The Emmy nominations have been announced. MAD MEN is honored with a ton o' nominations. Bryan Cranston, my boy from BREAKING BAD is also up. But as for THE WIRE? One single solitary writing nod. What a crime. One of the best shows of all gets zippity-do-dah from its peers. But you know what? The Emmys don't matter. They mean nothing. It does nothing for any show's ratings and has no value at all, unlike the Oscars boosting the box office of winning films. The Emmys are nothing more than one big circle jerk.

So there you have it, gang. The half-way point of Summer 2008. I think I'll go out, have a drink and have a drive. Maybe I'll even kiss a girl and like it.

Sunday, May 04, 2008

Peeing in the Sand

Portrait of the author at work.

How many blogs must a blogger post

Before they can call you a blogger?

The answer, my friend, is peeing in the sand.

The answer is peeing in the sand.

Yessiree-bob, another analogy to blogging.



The other one had to do with that tree falling in the forest. I'm actually beginning to think it relates to self-publishing my book. Is it making a sound? Is the tide erasing any evidence of it? Are my feet getting wet?

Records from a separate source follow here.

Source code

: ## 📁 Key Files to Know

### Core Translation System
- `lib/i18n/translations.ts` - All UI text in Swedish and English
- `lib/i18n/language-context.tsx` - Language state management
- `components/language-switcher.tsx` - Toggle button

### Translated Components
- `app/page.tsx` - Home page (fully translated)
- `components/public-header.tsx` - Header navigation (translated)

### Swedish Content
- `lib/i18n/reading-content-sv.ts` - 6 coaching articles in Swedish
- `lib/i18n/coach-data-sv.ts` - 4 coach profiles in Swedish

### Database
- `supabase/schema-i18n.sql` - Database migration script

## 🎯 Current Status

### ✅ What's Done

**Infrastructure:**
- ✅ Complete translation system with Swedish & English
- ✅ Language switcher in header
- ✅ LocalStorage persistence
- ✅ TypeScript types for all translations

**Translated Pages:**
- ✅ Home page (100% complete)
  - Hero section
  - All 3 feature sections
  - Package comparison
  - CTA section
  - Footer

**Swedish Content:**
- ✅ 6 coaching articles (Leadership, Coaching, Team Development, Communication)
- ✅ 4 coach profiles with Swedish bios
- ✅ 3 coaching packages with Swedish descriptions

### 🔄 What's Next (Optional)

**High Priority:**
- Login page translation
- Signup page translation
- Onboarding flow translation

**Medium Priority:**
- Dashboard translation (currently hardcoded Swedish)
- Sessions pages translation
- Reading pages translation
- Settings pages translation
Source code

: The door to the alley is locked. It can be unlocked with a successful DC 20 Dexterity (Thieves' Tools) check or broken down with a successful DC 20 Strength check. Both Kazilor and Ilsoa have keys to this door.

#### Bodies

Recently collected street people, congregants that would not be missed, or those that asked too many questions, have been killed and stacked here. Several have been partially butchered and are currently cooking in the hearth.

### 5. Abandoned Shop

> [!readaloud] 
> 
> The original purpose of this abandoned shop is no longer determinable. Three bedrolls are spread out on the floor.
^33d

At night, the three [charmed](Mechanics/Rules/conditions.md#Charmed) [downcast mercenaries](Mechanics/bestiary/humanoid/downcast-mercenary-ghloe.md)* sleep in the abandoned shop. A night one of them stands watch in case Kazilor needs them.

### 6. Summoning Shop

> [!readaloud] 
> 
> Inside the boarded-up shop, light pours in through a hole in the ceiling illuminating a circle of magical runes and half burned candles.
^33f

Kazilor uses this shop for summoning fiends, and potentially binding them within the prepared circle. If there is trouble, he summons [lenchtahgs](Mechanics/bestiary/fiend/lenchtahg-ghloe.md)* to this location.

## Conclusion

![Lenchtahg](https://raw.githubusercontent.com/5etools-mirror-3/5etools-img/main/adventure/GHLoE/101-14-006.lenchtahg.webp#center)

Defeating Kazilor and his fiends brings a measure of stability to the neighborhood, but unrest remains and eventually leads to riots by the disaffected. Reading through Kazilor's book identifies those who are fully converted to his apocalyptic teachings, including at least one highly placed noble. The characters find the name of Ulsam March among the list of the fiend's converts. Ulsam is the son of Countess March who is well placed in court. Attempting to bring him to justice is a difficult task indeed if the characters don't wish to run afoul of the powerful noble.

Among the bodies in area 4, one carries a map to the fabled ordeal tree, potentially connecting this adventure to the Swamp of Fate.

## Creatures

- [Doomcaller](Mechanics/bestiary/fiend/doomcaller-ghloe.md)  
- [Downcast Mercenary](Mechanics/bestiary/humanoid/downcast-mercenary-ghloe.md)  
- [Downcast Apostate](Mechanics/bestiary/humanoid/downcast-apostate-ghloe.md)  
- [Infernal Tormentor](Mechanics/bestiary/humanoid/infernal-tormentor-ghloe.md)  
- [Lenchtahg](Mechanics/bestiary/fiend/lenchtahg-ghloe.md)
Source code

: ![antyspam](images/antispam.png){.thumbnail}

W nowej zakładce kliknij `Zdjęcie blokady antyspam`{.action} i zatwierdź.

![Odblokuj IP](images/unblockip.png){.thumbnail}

Enough of this shilly-shally. I've got an announcement to make:



At long last, my book, RED ASPHALT is available for sale on the one and only Amazon.com. Those of you holding out for the legitimacy of said goliath conglomerate carrying my first novel can now purchase it from a company with which you feel comfortable. (click on the title of this here blog or I'll bop you with this here lollipop) Everyone else can go to the source, Lulu.com for a copy or to be able to download it for a fraction of the cost. That, of course, is:
http://www.lulu.com/content/1885435

As for the photo above. Well, kids, the year would be maybe 1958. The location is Capitola, California which is just down the road from Santa Cruz. Those of you who have enjoyed sun-bathing on that beach over the years have probably laid your heads right where I was taking a leak.

So much has happened this year as I've been trying like hell to promote this book. I feel like the world's been passing me by.The writers' strike, the Oscars, the end of THE WIRE, Bryan Cranston in BREAKING BAD, the passing of Jules Dassin, Charlton Heston and Richard Widmark-all without a peep outta me...and don't think that didn't hurt. So the next few entries are getting away from RED ASPHALT primarily and back to the business known as show.

In the meantime, here's a YouTube link to something I appeared in back in the early 90s, filmed at Pollardville Ghost Town
http://www.youtube.com/watch?v=263wvXvQBow

Thanks to Randy Mann for sharing this with me. It makes me miss the Ville all over again.